- YOUR GOAL
Within the records below, filter for lines carrying the word "been" and copy them.

[Collection entries]

———

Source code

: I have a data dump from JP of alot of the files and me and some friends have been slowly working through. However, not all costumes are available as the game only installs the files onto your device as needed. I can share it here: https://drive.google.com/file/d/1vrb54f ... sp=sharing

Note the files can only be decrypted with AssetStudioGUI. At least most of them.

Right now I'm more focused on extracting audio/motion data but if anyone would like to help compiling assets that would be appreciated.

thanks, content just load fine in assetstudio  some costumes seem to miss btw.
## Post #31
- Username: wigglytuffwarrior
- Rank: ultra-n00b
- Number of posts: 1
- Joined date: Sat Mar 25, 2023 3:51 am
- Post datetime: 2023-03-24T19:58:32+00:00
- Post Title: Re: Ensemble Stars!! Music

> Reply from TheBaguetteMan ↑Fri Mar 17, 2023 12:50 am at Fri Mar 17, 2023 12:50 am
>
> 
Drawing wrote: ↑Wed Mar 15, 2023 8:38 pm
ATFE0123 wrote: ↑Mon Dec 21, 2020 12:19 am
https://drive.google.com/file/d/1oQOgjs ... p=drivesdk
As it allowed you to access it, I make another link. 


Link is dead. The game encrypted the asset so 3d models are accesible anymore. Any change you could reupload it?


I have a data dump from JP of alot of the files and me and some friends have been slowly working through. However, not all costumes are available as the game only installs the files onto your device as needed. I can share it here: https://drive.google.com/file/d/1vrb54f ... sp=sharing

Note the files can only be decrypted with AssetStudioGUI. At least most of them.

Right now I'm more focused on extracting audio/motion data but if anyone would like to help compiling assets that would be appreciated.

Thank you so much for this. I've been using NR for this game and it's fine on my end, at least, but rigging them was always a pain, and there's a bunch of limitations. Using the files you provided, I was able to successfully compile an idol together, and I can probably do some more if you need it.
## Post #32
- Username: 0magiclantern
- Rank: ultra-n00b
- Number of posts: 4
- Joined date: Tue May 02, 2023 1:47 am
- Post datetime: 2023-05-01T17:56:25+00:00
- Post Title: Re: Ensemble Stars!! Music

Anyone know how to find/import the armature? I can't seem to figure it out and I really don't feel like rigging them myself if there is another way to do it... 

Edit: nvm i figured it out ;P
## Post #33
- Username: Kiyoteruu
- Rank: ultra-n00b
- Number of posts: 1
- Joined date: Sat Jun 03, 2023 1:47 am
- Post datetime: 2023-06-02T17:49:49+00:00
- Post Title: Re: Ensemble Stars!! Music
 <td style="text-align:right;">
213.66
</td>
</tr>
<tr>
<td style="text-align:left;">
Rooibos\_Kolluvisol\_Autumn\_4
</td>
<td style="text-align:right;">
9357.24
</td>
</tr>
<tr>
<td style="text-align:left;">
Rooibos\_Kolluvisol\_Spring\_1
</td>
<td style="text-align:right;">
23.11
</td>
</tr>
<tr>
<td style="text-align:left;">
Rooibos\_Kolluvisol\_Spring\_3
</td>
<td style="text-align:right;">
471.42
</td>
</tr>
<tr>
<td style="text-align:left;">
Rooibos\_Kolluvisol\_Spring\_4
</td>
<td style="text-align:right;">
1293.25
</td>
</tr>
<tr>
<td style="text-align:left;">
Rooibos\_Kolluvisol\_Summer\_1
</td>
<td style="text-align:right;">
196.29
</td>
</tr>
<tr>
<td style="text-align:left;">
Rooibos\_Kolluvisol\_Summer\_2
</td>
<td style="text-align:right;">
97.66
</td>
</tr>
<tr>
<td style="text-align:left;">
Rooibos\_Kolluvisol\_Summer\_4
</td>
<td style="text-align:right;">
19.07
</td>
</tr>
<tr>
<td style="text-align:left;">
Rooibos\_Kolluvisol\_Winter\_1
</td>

———

- ANSWER SECTION
: I have a data dump from JP of alot of the files and me and some friends have been slowly working through. However, not all costumes are available as the game only installs the files onto your device as needed. I can share it here: https://drive.google.com/file/d/1vrb54f ... sp=sharing
I have a data dump from JP of alot of the files and me and some friends have been slowly working through. However, not all costumes are available as the game only installs the files onto your device as needed. I can share it here: https://drive.google.com/file/d/1vrb54f ... sp=sharing
Thank you so much for this. I've been using NR for this game and it's fine on my end, at least, but rigging them was always a pain, and there's a bunch of limitations. Using the files you provided, I was able to successfully compile an idol together, and I can probably do some more if you need it.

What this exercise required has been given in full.